DNA Extraction Method from EDTA blood using Gentra PureGene Kit (D5000)

If the sample is 3ml of EDTA blood:

  1. Add 3ml of EDTA blood to a 15ml conical Falcon tube containing 9ml of RBC lysis solution. Invert several times and leave at RT for 10 mins, inverting occassionally.
  2. Spin at 3420rpm/10mins (2000g) to pellet the white cells. Decant off supernatant into Virkon, and vigorously vortex cells.
  3. Add 3ml of cell lysis solution, and pipette up and down to lyse the cells. If clumping occurs, then incubate at 37C until they have gone. Sample is now stable for 18 months at RT.
  4. [Add 15ul RNase, invert tube 25 times and incubate at 37C for >15mins.]
  5. Cool sample to RT (put in fridge for 3 mins) and add 1ml of protein precipitation solution. Vortex rapidly for 20secs, then spin at 3420rpm/10mins (2000g) to pellet protein.
  6. Decant supernatant into a tube containing 3ml of 100% isopropanol. Invert tube 50 times to form threads of DNA.
  7. Spin at 3420rpm/3mins (2000g) to pellet DNA. Discard isopropanol and add 1-2ml of 70% Ethanol. You can at this point transfer the pellet to a 2ml storage vial, then spin in Microfuge for 1min at maximum.
  8. Aspirate off as much ethanol as possible and leave to air dry for 30 minutes. For large pellets, add 250ul DNA hydration buffer. Medium sized pellets, 150-200ul, and for small pellets, 50-150ul. Best results are obtained by rehydrating the pellets overnight at RT.

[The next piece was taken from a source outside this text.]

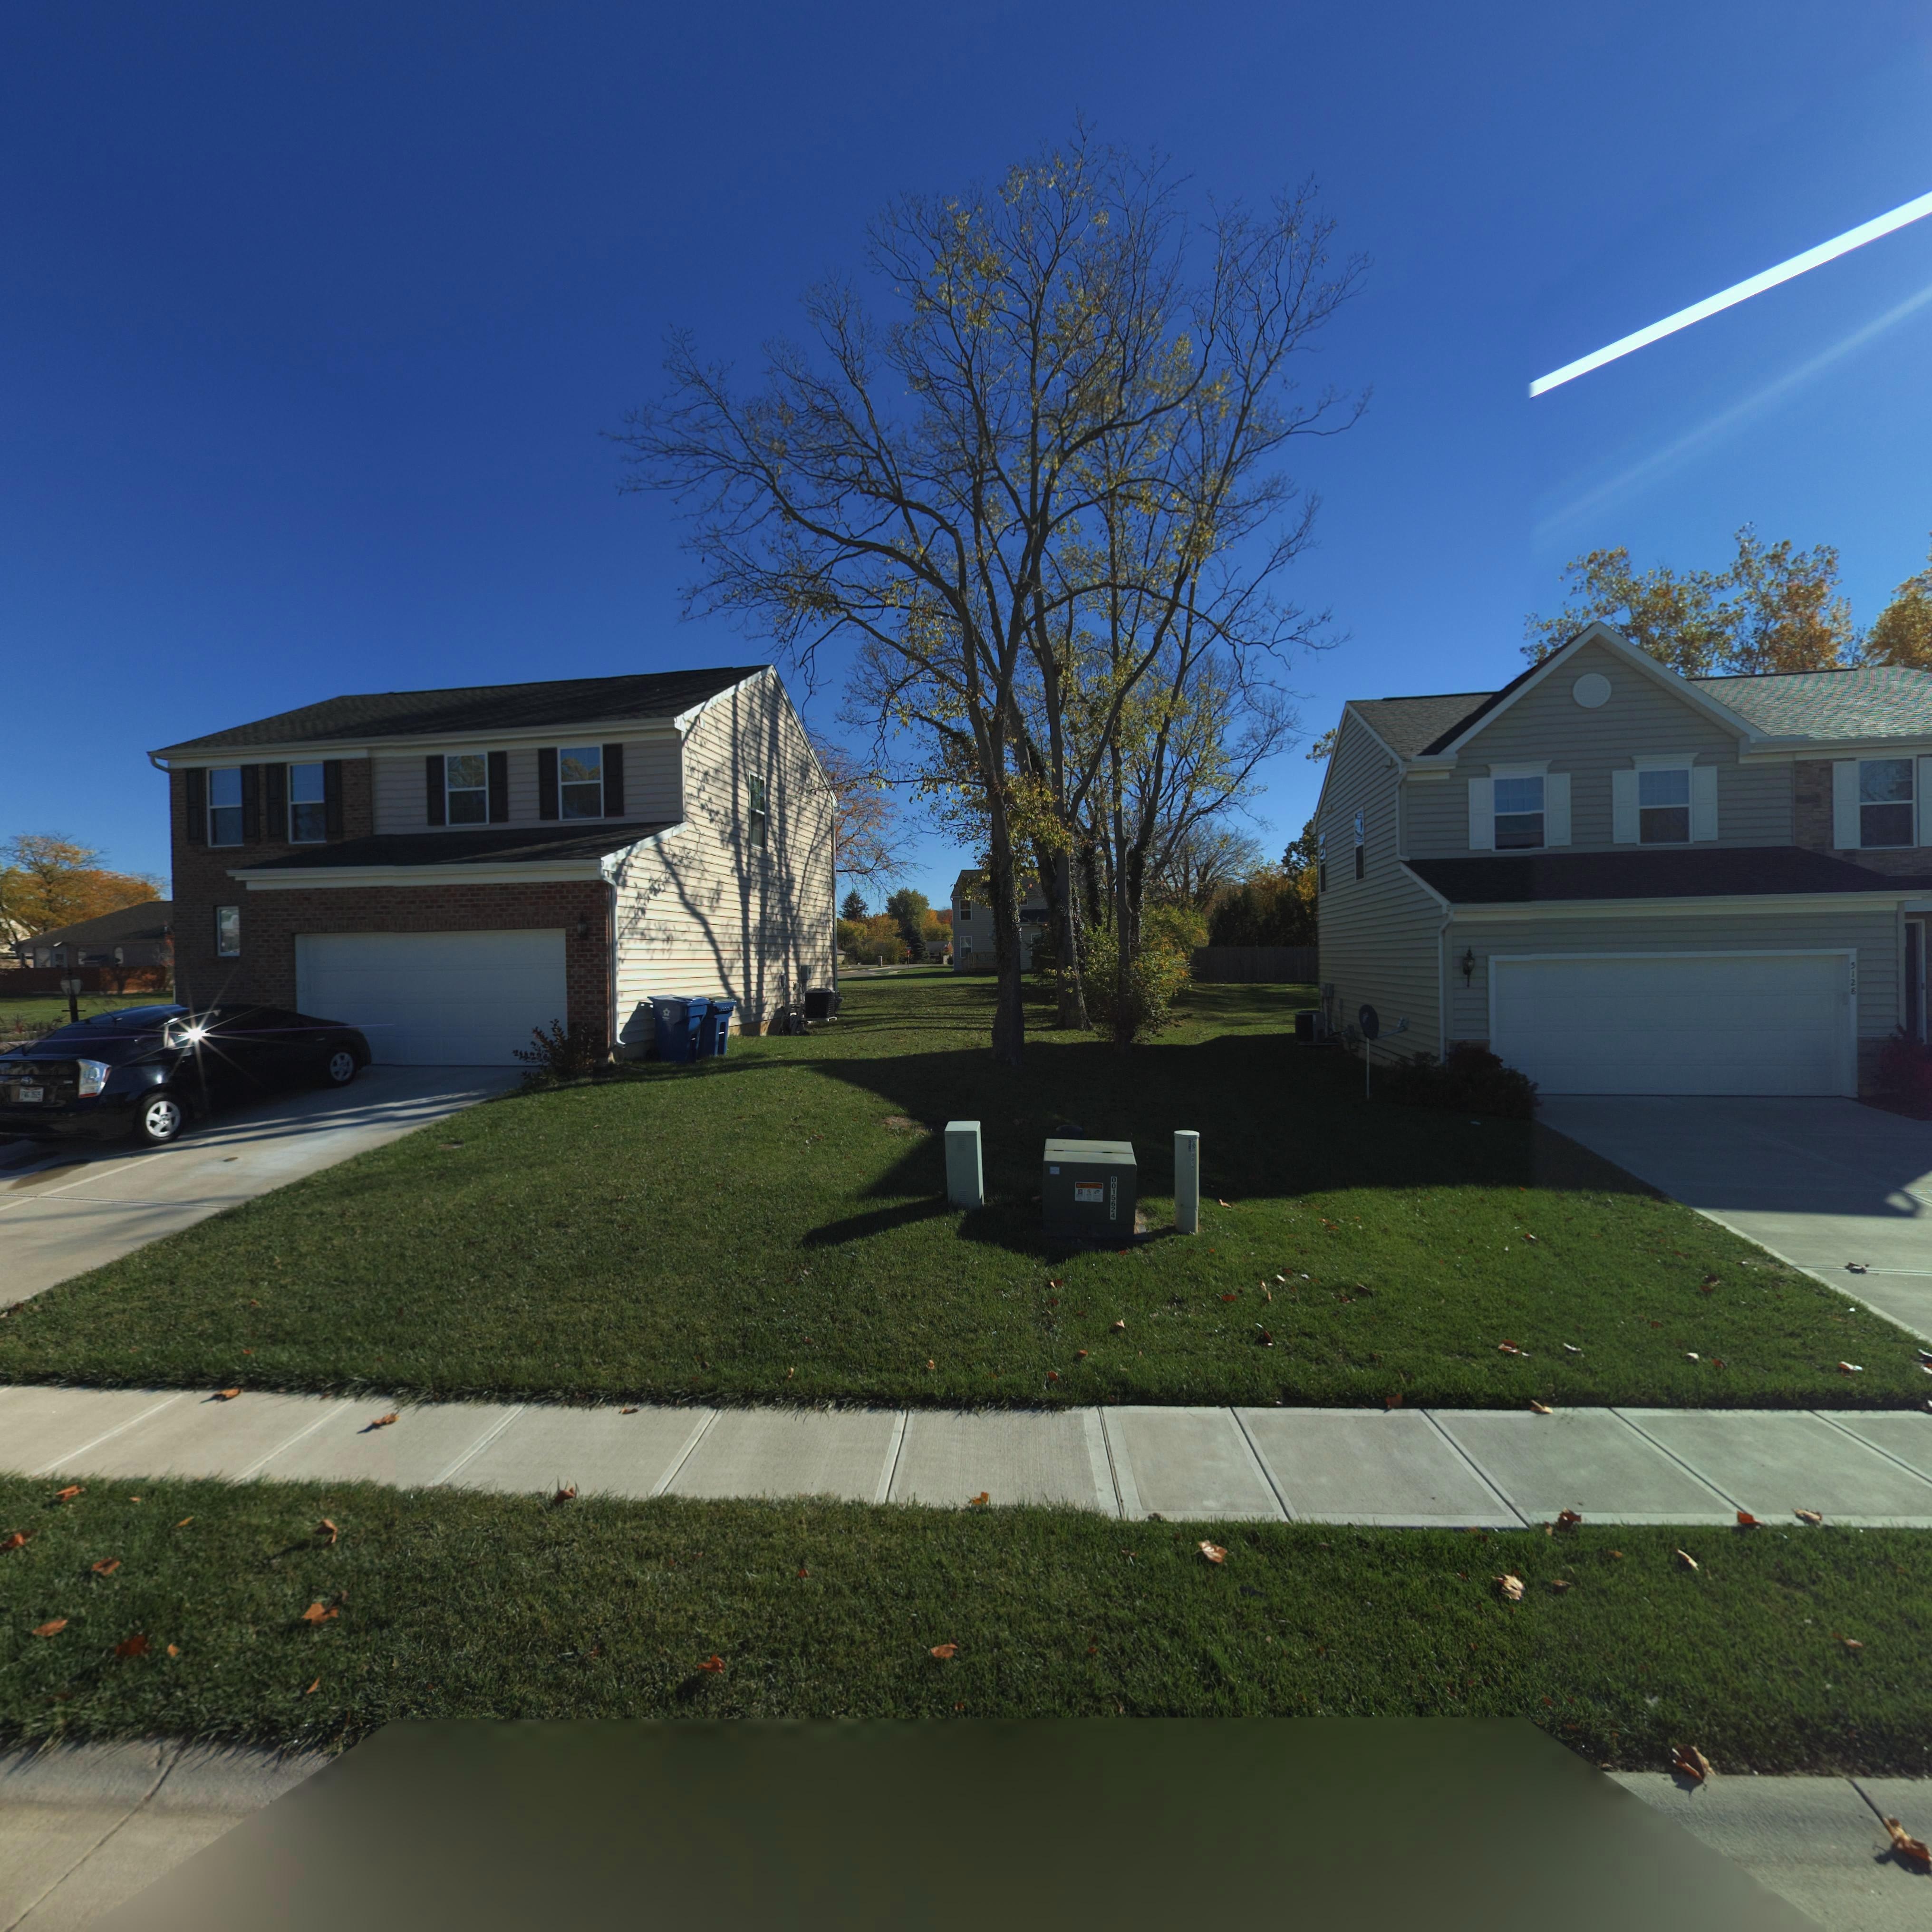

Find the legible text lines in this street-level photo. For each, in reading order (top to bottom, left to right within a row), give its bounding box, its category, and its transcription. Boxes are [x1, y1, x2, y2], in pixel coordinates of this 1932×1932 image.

[1849, 961, 1856, 995] StreetNumber: 5128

If the sample is 300-500ul of EDTA blood:

  1. Add 300ul blood to 900ul of RBC lysis solution in a 2ml vial. Invert to mix and leave at RT for 10mins, inverting occassionally.
  2. Spin at 13000-16000g for 20secs to pellet white cells. Decant supernatant into Virkon and vortex tube vigorously.
  3. Add 300ul cell lysis solution, pipette up and down to lyse cells. If there are clumps, put at 37C until they are gone. Sample is now stable for 18 months at RT.
  4. Add 1.5ul RNase, invert 25 times to mix and incubate at 37C for >15mins.
  5. Cool sample to RT and add 100ul protein precipitation solution. Vortex vigorously for 20secs and spin at 13000-16000g for 3mins.
  6. Aspirate off supernatant into a clean 2ml vial containing 300ul of 100% isopropanol. Invert tube 50 times to form threads of DNA.
  7. Spin at 13000-16000g for 1min to pellet DNA. Discard isopropanol and add 300-1000ul of 70% ethanol. Invert tube several times to wash the pellet then spin at 13000-16000g for 1min.
  8. Decant off as much ethanol as possible using micropipette tips, and air dry for 30mins.
  9. For a large pellet add 150ul DNA hydration solution, for a medium size pellet 100ul, and for a small pellet 50ul. Leave to rehydrate overnight at RT.